* **YOUR TASKS**
[a] Write out the part of the South Carolina–Auburn game preview running from "The Gamecocks have never" up to and including "win in 1933.".
[b] According to the South Carolina–Auburn game preview, why should the Gamecocks make their lack of any SEC-era win over Auburn a rallying cry? Answer in one to three sentences.

+++ DOCUMENT SEGMENT

COLUMBIA — The COVID-19 scare that rocked the SEC this week was so worrisome that the actual football matchup was a minute concern.
But South Carolina cleared multiple virus tests and enters Saturday’s home game against No. 15 Auburn feeling upbeat after last weekend’s 41-7 drubbing of Vanderbilt. The Gamecocks have replaced the misery from an 0-2 start with confidence.
“Certainly, winning helps,” USC coach Will Muschamp said. “It makes the food taste a little better, your wife likes you a little bit more, it certainly gives you a better outlook on things.”
Auburn (2-1) beat Kentucky to start the season, then crashed to Earth when Georgia manhandled it, 27-6. The Tigers were gifted a win over Arkansas last week on a call that had the league’s coordinator of officials admitting his guys screwed up.
The Gamecocks have never beaten Auburn since joining the SEC in 1992. Here are four keys to a South Carolina upset:
Embrace the never-before
It’s always talked about because it hasn’t happened. USC is 0-8 against Auburn as an SEC member and has only beaten the Tigers once, a 16-14 win in 1933.
The Gamecocks should make that their rallying cry. Accomplishing any kind of first is the sign of an improving program. There is an argument, a strong one, that USC should be at least 2-1 right now.

++++++
+++ DATA SECTION

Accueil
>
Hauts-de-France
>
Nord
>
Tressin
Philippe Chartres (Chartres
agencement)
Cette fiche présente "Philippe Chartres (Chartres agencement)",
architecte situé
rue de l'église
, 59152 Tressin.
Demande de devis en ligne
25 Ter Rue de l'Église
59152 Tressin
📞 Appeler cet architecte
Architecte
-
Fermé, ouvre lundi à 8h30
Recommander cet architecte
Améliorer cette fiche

++++++

* **LIST OF ANSWERS**
[a]
The Gamecocks have never beaten Auburn since joining the SEC in 1992. Here are four keys to a South Carolina upset:
Embrace the never-before
It’s always talked about because it hasn’t happened. USC is 0-8 against Auburn as an SEC member and has only beaten the Tigers once, a 16-14 win in 1933.

[b] The preview says that accomplishing any kind of first is the sign of an improving program. Beating Auburn would be a first for South Carolina as an SEC member, since the team is 0-8 against the Tigers in that time.